Spatial Fluid Limits for Stochastic Mobile Networks

TL;DR

This paper introduces a PDE-based approach to model large-scale stochastic mobile networks, providing a macroscopic approximation that is computationally efficient and validated against simulations.

Contribution

It proves convergence of Markov models to PDEs for mobile networks, enabling scalable analysis and faster computations compared to traditional methods.

Findings

PDE approximation closely matches discrete simulations

Significant computational speed-ups achieved

Effective modeling even with low node populations

Abstract

We consider Markov models of large-scale networks where nodes are characterized by their local behavior and by a mobility model over a two-dimensional lattice. By assuming random walk, we prove convergence to a system of partial differential equations (PDEs) whose size depends neither on the lattice size nor on the population of nodes. This provides a macroscopic view of the model which approximates discrete stochastic movements with continuous deterministic diffusions.
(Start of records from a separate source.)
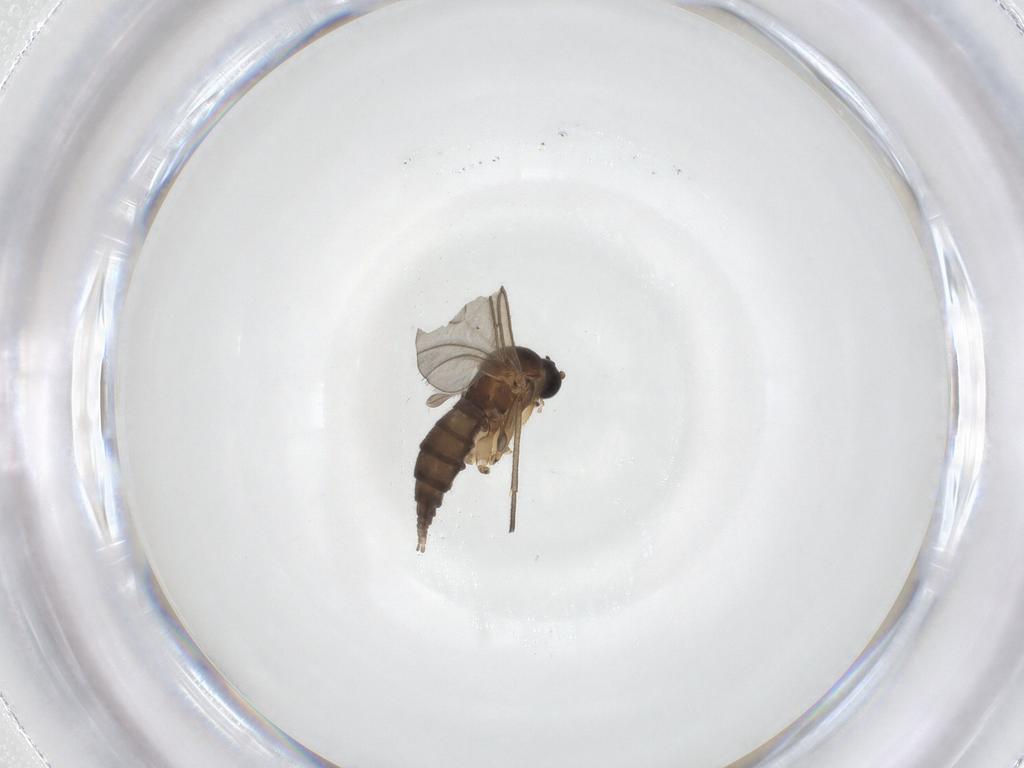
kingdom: Animalia
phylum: Arthropoda
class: Insecta
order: Diptera
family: Sciaridae
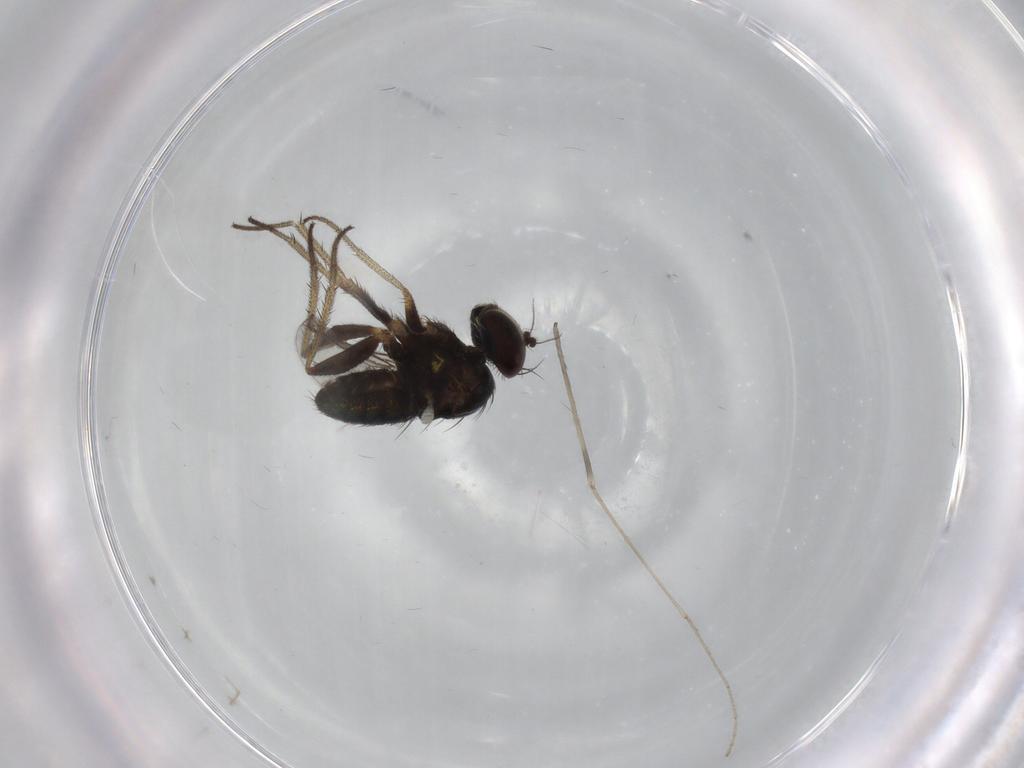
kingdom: Animalia
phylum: Arthropoda
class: Insecta
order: Diptera
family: Limoniidae
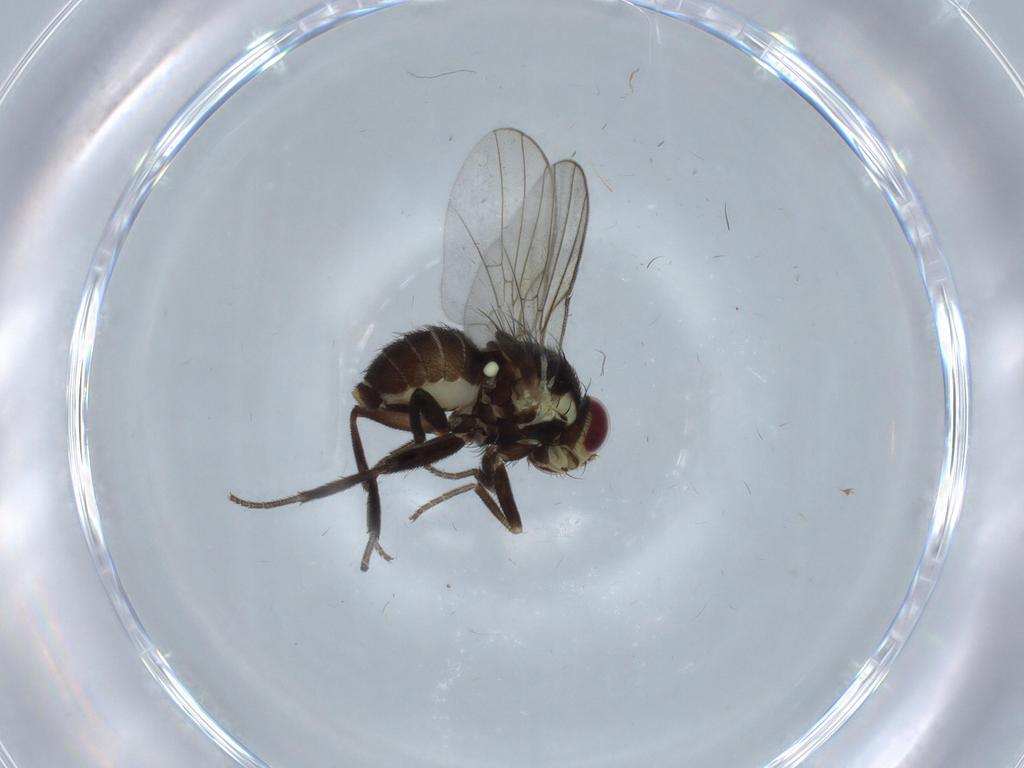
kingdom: Animalia
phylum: Arthropoda
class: Insecta
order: Diptera
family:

We illustrate the practical applicability of this result by modeling a network of mobile nodes with on/off behavior performing file transfers with connectivity to 802.11 access points. By means of an empirical validation against discrete-event simulation we show high quality of the PDE approximation even for low populations and coarse lattices. In addition, we confirm the computational advantage in using the PDE limit over a traditional ordinary differential equation limit where the lattice is modeled discretely, yielding speed-ups of up to two orders of magnitude.